Dunham: It’s interesting because one of my favorite filmmakers is Andrew Bujalski who I just met for the first time when I was at SXSW in a total, doofy fan-girl moment; but that was a huge thing for me. Creative Nonfiction was the thing that got written right after I saw an Andrew Bujalski movie. He’s a big part of the “Mumblecore” moment, or whatever people want to refer to that as, but I think if I’ve been informed by so-called Mumblecore movies then that’s because those are the filmmakers who have dared to make movies for nothing; I’ve talked to Barry [Jenkins] about this, which is that, it’s good if for no other reason than it got made, and the people who didn’t have the money to make a movie made a movie. I also think it appeals to me because of those subtle depictions of human relations that this kind of movie making allows. But I’m also interested in comedy; I’m interested in broad comedy, and I’m also interested in satire and other elements that maybe wouldn’t be the first thing you think of when you think of a Mumblecore movie.

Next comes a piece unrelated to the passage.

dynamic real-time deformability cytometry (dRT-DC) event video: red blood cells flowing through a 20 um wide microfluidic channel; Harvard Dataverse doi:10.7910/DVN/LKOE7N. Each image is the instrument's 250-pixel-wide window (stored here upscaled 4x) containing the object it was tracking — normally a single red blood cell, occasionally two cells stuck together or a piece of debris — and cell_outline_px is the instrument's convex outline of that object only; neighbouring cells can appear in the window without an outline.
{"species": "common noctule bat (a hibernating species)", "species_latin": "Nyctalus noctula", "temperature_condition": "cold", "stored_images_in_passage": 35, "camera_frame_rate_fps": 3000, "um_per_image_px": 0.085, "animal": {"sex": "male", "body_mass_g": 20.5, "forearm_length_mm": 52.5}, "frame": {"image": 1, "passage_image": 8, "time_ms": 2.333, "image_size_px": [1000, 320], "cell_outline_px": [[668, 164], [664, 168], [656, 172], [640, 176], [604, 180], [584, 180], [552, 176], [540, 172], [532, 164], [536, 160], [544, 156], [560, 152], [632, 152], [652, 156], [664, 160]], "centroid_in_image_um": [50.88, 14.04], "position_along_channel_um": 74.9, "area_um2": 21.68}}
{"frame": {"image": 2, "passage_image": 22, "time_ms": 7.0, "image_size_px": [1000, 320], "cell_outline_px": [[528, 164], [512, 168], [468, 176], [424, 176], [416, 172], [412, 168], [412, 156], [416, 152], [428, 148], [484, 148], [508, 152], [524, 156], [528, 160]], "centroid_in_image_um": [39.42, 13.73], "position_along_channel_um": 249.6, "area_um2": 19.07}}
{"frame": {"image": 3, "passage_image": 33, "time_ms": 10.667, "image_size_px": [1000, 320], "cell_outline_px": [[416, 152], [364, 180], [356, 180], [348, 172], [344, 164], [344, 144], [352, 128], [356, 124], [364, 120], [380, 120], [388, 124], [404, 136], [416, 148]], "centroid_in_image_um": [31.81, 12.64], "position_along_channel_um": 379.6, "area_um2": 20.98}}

Rumpus: I think that’s the thing about your movies that separates it from Mumblecore. I agree with you that the process of a movie getting made at all is something incredible; but the difference for me with your movies is that there are actually people in them who are trying to, or who are articulating something. Your characters complete their thoughts. And in terms of comedy, the timing in your films is really sharp; with Mumblecore the comedy is muddied to the point that, as the name suggests, the characters are mumbling.
Dunham: I really love writing and I love writers. For example, Andrew Bujalski really writes, his movies are written. And there are some, like Joe Swanberg movies, many of which I like, are not written in the same way. They’re more written in the editing room. That’s something I respect; it’s a way of working that I’ve tried, but I have realized that the script is a really valuable thing to me. I really like the idea of what Mumblecore is giving birth to, I like the debate that its started, I like some of the movies that have come out of it and it’s getting more and more interesting as more people take things from it; but also, I diverge and apply it to something like a genre film and things like that.
It’s a major jumping off point when we think about how digital cinema is defined. Digital is something so much more financially accessible to people, and maybe more eco-friendly too.
I think Mumblecore is recession friendly, and that’s appealing. I think it’s like a perfect media storm: a few filmmakers hit the big time, and then there’s all the backlash that automatically accompanies a movement. Hmm. I just can’t say enough about how much I like Andrew Bujalski. I really am a little obsessed.
He actually came to see my movie and the whole time I was peering between the seats to see “Is he laughing? Is he smiling?” When I met him I tried to play it pretty cool and I said to my friend [editor, Nat Sanders] that I had this really doofy fan-girl moment and I was just mortified, and he said, “Well, at least you can feel a little original. I don’t know how many insane fan-girls that Andrew Bujalski really has.” He told me I shouldn’t feel too embarrassed about it.
Rumpus: He’s all yours.
Dunham: Yeah, I know. It’s not like following John Mayer!
Rumpus: And how did the screening at SXSW go then?
Dunham: It was great actually. I went to the festival not expecting to sell my movie, which is good because I didn’t. There weren’t that many sales that happened at the festival, but I also know that mine was a weird movie and was a weird length, so I wasn’t expecting to sell it or get an agent out of it. My biggest hope was just to meet interesting people who I might want to work with in the future, see a lot of movies, get a few reviews, and all of those things happened.